§ PROVIDED RECORDS
——

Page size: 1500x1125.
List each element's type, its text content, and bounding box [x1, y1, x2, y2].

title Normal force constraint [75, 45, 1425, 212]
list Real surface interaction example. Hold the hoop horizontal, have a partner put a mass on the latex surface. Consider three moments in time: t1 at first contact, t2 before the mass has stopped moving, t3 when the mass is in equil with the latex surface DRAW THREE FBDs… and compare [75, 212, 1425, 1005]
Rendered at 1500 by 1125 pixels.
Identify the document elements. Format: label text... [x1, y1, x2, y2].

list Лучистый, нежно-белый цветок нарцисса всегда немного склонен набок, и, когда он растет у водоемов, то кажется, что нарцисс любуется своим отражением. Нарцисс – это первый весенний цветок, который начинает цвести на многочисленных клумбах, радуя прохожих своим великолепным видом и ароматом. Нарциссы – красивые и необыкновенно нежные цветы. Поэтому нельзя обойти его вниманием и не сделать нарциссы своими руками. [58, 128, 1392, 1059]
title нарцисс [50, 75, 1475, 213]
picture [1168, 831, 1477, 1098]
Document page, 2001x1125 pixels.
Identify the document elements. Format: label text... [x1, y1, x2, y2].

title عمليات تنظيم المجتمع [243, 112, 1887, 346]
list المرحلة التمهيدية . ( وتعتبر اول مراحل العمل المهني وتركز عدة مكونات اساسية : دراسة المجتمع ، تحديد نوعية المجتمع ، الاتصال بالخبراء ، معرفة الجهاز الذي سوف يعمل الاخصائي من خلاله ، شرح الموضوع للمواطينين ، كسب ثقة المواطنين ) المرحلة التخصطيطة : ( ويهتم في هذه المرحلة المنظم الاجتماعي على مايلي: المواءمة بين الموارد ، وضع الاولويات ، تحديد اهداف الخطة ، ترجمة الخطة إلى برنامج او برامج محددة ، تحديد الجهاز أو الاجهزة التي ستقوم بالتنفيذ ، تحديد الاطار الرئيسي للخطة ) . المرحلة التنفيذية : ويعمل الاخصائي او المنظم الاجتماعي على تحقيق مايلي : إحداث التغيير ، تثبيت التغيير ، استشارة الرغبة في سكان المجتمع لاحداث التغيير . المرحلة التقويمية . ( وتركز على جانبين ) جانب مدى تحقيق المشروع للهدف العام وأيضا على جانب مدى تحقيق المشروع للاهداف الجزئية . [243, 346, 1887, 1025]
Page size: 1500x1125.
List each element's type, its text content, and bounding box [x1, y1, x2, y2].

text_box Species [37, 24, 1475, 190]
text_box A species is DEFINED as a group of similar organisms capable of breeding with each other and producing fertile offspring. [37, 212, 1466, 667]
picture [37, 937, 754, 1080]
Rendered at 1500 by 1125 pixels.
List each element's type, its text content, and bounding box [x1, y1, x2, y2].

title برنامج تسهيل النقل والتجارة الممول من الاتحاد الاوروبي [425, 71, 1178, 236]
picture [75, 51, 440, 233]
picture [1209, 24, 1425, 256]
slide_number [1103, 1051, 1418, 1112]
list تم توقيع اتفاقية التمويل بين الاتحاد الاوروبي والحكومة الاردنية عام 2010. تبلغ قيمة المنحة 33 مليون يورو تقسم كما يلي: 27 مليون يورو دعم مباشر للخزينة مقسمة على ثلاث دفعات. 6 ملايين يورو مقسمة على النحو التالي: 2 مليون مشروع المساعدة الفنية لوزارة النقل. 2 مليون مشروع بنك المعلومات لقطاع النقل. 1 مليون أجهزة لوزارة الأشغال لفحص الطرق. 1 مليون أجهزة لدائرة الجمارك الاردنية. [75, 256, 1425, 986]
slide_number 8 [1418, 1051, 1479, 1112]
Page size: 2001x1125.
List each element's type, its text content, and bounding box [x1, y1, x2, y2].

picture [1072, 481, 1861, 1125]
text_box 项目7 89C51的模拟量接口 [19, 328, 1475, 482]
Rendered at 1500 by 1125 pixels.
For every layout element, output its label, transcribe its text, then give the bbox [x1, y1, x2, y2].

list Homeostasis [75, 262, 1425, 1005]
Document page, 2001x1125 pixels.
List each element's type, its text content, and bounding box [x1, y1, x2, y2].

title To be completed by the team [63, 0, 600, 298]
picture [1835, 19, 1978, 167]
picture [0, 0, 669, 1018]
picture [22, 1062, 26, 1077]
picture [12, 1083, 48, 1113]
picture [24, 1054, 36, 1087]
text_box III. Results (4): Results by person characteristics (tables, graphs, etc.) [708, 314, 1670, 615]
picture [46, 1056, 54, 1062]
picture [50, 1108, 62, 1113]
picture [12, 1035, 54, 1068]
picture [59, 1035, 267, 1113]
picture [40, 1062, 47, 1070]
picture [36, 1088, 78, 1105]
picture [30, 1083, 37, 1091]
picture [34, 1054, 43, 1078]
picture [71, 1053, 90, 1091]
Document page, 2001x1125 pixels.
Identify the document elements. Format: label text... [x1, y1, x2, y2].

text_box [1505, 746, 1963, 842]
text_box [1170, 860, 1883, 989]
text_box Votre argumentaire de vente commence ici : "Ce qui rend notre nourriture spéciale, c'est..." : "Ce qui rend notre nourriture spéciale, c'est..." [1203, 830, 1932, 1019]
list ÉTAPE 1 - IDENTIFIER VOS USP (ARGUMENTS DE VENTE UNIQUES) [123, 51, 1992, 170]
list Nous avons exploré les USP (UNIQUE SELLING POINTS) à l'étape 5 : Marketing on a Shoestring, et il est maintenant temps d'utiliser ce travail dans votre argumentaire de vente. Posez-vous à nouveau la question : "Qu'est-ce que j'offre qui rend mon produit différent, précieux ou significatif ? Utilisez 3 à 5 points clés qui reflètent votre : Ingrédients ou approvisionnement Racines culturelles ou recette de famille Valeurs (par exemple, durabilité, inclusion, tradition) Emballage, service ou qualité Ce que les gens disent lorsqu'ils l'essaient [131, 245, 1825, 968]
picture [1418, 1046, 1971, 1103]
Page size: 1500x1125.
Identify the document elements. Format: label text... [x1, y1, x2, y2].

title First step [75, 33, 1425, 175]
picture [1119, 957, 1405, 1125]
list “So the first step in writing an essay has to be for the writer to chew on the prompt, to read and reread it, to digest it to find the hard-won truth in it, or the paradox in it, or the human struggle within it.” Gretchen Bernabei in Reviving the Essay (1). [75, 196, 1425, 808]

——

§ GOAL OF THE EXERCISE
Reproduce the entries above in full, precisely as written.

§ REPLY
Page size: 1500x1125.
List each element's type, its text content, and bounding box [x1, y1, x2, y2].

title Normal force constraint [75, 45, 1425, 212]
list Real surface interaction example. Hold the hoop horizontal, have a partner put a mass on the latex surface. Consider three moments in time: t1 at first contact, t2 before the mass has stopped moving, t3 when the mass is in equil with the latex surface DRAW THREE FBDs… and compare [75, 212, 1425, 1005]
Rendered at 1500 by 1125 pixels.
Identify the document elements. Format: label text... [x1, y1, x2, y2].

list Лучистый, нежно-белый цветок нарцисса всегда немного склонен набок, и, когда он растет у водоемов, то кажется, что нарцисс любуется своим отражением. Нарцисс – это первый весенний цветок, который начинает цвести на многочисленных клумбах, радуя прохожих своим великолепным видом и ароматом. Нарциссы – красивые и необыкновенно нежные цветы. Поэтому нельзя обойти его вниманием и не сделать нарциссы своими руками. [58, 128, 1392, 1059]
title нарцисс [50, 75, 1475, 213]
picture [1168, 831, 1477, 1098]
Document page, 2001x1125 pixels.
Identify the document elements. Format: label text... [x1, y1, x2, y2].

title عمليات تنظيم المجتمع [243, 112, 1887, 346]
list المرحلة التمهيدية . ( وتعتبر اول مراحل العمل المهني وتركز عدة مكونات اساسية : دراسة المجتمع ، تحديد نوعية المجتمع ، الاتصال بالخبراء ، معرفة الجهاز الذي سوف يعمل الاخصائي من خلاله ، شرح الموضوع للمواطينين ، كسب ثقة المواطنين ) المرحلة التخصطيطة : ( ويهتم في هذه المرحلة المنظم الاجتماعي على مايلي: المواءمة بين الموارد ، وضع الاولويات ، تحديد اهداف الخطة ، ترجمة الخطة إلى برنامج او برامج محددة ، تحديد الجهاز أو الاجهزة التي ستقوم بالتنفيذ ، تحديد الاطار الرئيسي للخطة ) . المرحلة التنفيذية : ويعمل الاخصائي او المنظم الاجتماعي على تحقيق مايلي : إحداث التغيير ، تثبيت التغيير ، استشارة الرغبة في سكان المجتمع لاحداث التغيير . المرحلة التقويمية . ( وتركز على جانبين ) جانب مدى تحقيق المشروع للهدف العام وأيضا على جانب مدى تحقيق المشروع للاهداف الجزئية . [243, 346, 1887, 1025]
Page size: 1500x1125.
List each element's type, its text content, and bounding box [x1, y1, x2, y2].

text_box Species [37, 24, 1475, 190]
text_box A species is DEFINED as a group of similar organisms capable of breeding with each other and producing fertile offspring. [37, 212, 1466, 667]
picture [37, 937, 754, 1080]
Rendered at 1500 by 1125 pixels.
List each element's type, its text content, and bounding box [x1, y1, x2, y2].

title برنامج تسهيل النقل والتجارة الممول من الاتحاد الاوروبي [425, 71, 1178, 236]
picture [75, 51, 440, 233]
picture [1209, 24, 1425, 256]
slide_number [1103, 1051, 1418, 1112]
list تم توقيع اتفاقية التمويل بين الاتحاد الاوروبي والحكومة الاردنية عام 2010. تبلغ قيمة المنحة 33 مليون يورو تقسم كما يلي: 27 مليون يورو دعم مباشر للخزينة مقسمة على ثلاث دفعات. 6 ملايين يورو مقسمة على النحو التالي: 2 مليون مشروع المساعدة الفنية لوزارة النقل. 2 مليون مشروع بنك المعلومات لقطاع النقل. 1 مليون أجهزة لوزارة الأشغال لفحص الطرق. 1 مليون أجهزة لدائرة الجمارك الاردنية. [75, 256, 1425, 986]
slide_number 8 [1418, 1051, 1479, 1112]
Page size: 2001x1125.
List each element's type, its text content, and bounding box [x1, y1, x2, y2].

picture [1072, 481, 1861, 1125]
text_box 项目7 89C51的模拟量接口 [19, 328, 1475, 482]
Rendered at 1500 by 1125 pixels.
For every layout element, output its label, transcribe its text, then give the bbox [x1, y1, x2, y2].

list Homeostasis [75, 262, 1425, 1005]
Document page, 2001x1125 pixels.
List each element's type, its text content, and bounding box [x1, y1, x2, y2].

title To be completed by the team [63, 0, 600, 298]
picture [1835, 19, 1978, 167]
picture [0, 0, 669, 1018]
picture [22, 1062, 26, 1077]
picture [12, 1083, 48, 1113]
picture [24, 1054, 36, 1087]
text_box III. Results (4): Results by person characteristics (tables, graphs, etc.) [708, 314, 1670, 615]
picture [46, 1056, 54, 1062]
picture [50, 1108, 62, 1113]
picture [12, 1035, 54, 1068]
picture [59, 1035, 267, 1113]
picture [40, 1062, 47, 1070]
picture [36, 1088, 78, 1105]
picture [30, 1083, 37, 1091]
picture [34, 1054, 43, 1078]
picture [71, 1053, 90, 1091]
Document page, 2001x1125 pixels.
Identify the document elements. Format: label text... [x1, y1, x2, y2].

text_box [1505, 746, 1963, 842]
text_box [1170, 860, 1883, 989]
text_box Votre argumentaire de vente commence ici : "Ce qui rend notre nourriture spéciale, c'est..." : "Ce qui rend notre nourriture spéciale, c'est..." [1203, 830, 1932, 1019]
list ÉTAPE 1 - IDENTIFIER VOS USP (ARGUMENTS DE VENTE UNIQUES) [123, 51, 1992, 170]
list Nous avons exploré les USP (UNIQUE SELLING POINTS) à l'étape 5 : Marketing on a Shoestring, et il est maintenant temps d'utiliser ce travail dans votre argumentaire de vente. Posez-vous à nouveau la question : "Qu'est-ce que j'offre qui rend mon produit différent, précieux ou significatif ? Utilisez 3 à 5 points clés qui reflètent votre : Ingrédients ou approvisionnement Racines culturelles ou recette de famille Valeurs (par exemple, durabilité, inclusion, tradition) Emballage, service ou qualité Ce que les gens disent lorsqu'ils l'essaient [131, 245, 1825, 968]
picture [1418, 1046, 1971, 1103]
Page size: 1500x1125.
Identify the document elements. Format: label text... [x1, y1, x2, y2].

title First step [75, 33, 1425, 175]
picture [1119, 957, 1405, 1125]
list “So the first step in writing an essay has to be for the writer to chew on the prompt, to read and reread it, to digest it to find the hard-won truth in it, or the paradox in it, or the human struggle within it.” Gretchen Bernabei in Reviving the Essay (1). [75, 196, 1425, 808]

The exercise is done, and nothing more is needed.